### ESERCIZIO
Nel brano sulle opposizioni nella procedura esecutiva, che cosa fissa il G.E. con ordinanza quando manca un accordo? Rispondi in una frase, per favore.

### BRANO DEL DOCUMENTO

Tornando al procedimento, qualora un accordo non dovesse esserci, il G.E. provvederà “ai sensi dell’art.616 c.p.c.”, ossia fissando con ordinanza “un termine perentorio per l’introduzione del giudizio di merito secondo le modalità previste in ragione della materia e del rito, previa iscrizione a ruolo, a cura della parte interessata, osservati i termini a comparire di cui all’articolo 163-bis, o altri se previsti, ridotti della metà”.

 

La struttura bifasica delle opposizioni

Prima di parlare del giudizio di merito sorto dall’opposizione del terzo, è opportuno fare una precisazione. L’opposizione appena descritta contiene ragionevolmente l’istanza di sospensione della procedura esecutiva immobiliare. Pertanto, il Giudice, chiamato a prendere una decisione sul tema, potrebbe sia disporre la sospensione, ricorrendo i gravi motivi di cui all’art.624 c.p.c., consistenti nella sussistenza del fumus bonis iuris ed il periculum in mora, eventualmente anche con decreto inaudita altera parte prima della celebrazione dell’udienza, sia non disporla. Tale meccanismo non è privo di effetti. Difatti, quando il giudice conceda la sospensione della procedura esecutiva, sarà tutto interesse della parte creditrice introdurre il giudizio di merito o reclamare ex art.669 terdecies l’ordinanza del G.E. per evitare che gli effetti della sospensione si stabilizzino.

Quesiti di ragionamento visuo-spaziale
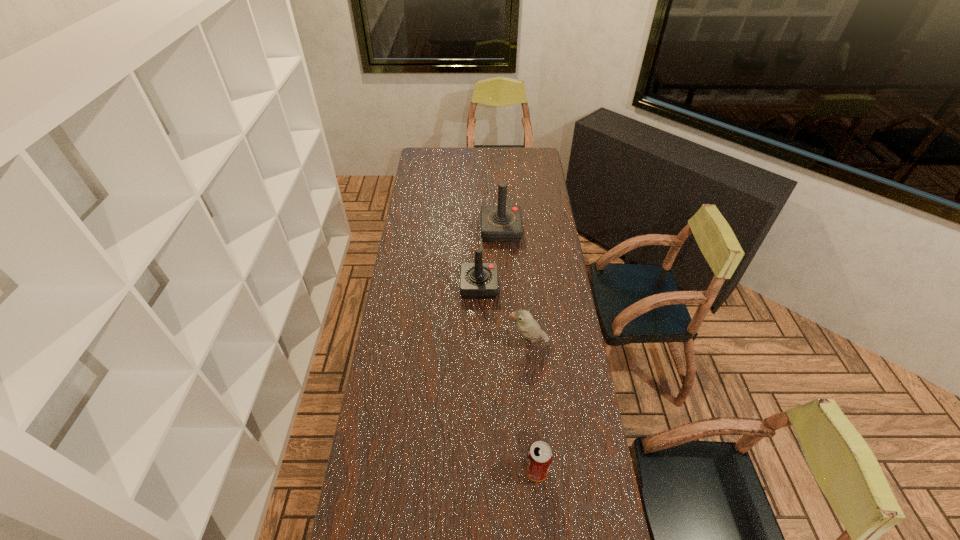
What are the coordinates of `object identified as the second closest to the shortest object` in the screenshot? It's located at (478, 280).

Choose which object is the second nearest neighbor to the farthest object. Please provide its 2D coordinates. Your answer should be formatted as a tuple, i.e. [(x, y)], where the tuple contains the x and y coordinates of a point satisfying the conditions above.

[(528, 327)]

Locate an element on the screen. vacant space that satisfies the following two spatial constraints: 1. on the front-facing side of the third nearest object; 2. on the back side of the shortest object is located at coordinates (479, 470).

Find the location of `blank space that satisfies the following two spatial constraints: 1. on the back side of the nearest object; 2. on the rectangular base of the farther joystick`. blank space that satisfies the following two spatial constraints: 1. on the back side of the nearest object; 2. on the rectangular base of the farther joystick is located at coordinates (516, 230).

Identify the location of free space that satisfies the following two spatial constraints: 1. on the front-facing side of the soda can; 2. on the left side of the third nearest object. (479, 470).

Locate an element on the screen. vacant space that satisfies the following two spatial constraints: 1. on the rectangular base of the nearest object; 2. on the left side of the farther joystick is located at coordinates (513, 470).

This screenshot has height=540, width=960. Identify the location of vacant position in the image that satisfies the following two spatial constraints: 1. on the rectangular base of the tallest object; 2. on the back side of the shortest object. (513, 470).

The height and width of the screenshot is (540, 960). Identify the location of blank space that satisfies the following two spatial constraints: 1. on the front-facing side of the soda can; 2. on the right side of the third nearest object. (479, 470).

This screenshot has height=540, width=960. Find the location of `free space that satisfies the following two spatial constraints: 1. on the rectangular base of the farther joystick; 2. on the right side of the shortest object`. free space that satisfies the following two spatial constraints: 1. on the rectangular base of the farther joystick; 2. on the right side of the shortest object is located at coordinates (513, 470).

The width and height of the screenshot is (960, 540). I want to click on vacant space that satisfies the following two spatial constraints: 1. on the front-facing side of the shortest object; 2. on the left side of the second farthest object, so click(479, 470).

### RISPOSTA ALL'ESERCIZIO
Fissa un termine perentorio per l'introduzione del giudizio di merito.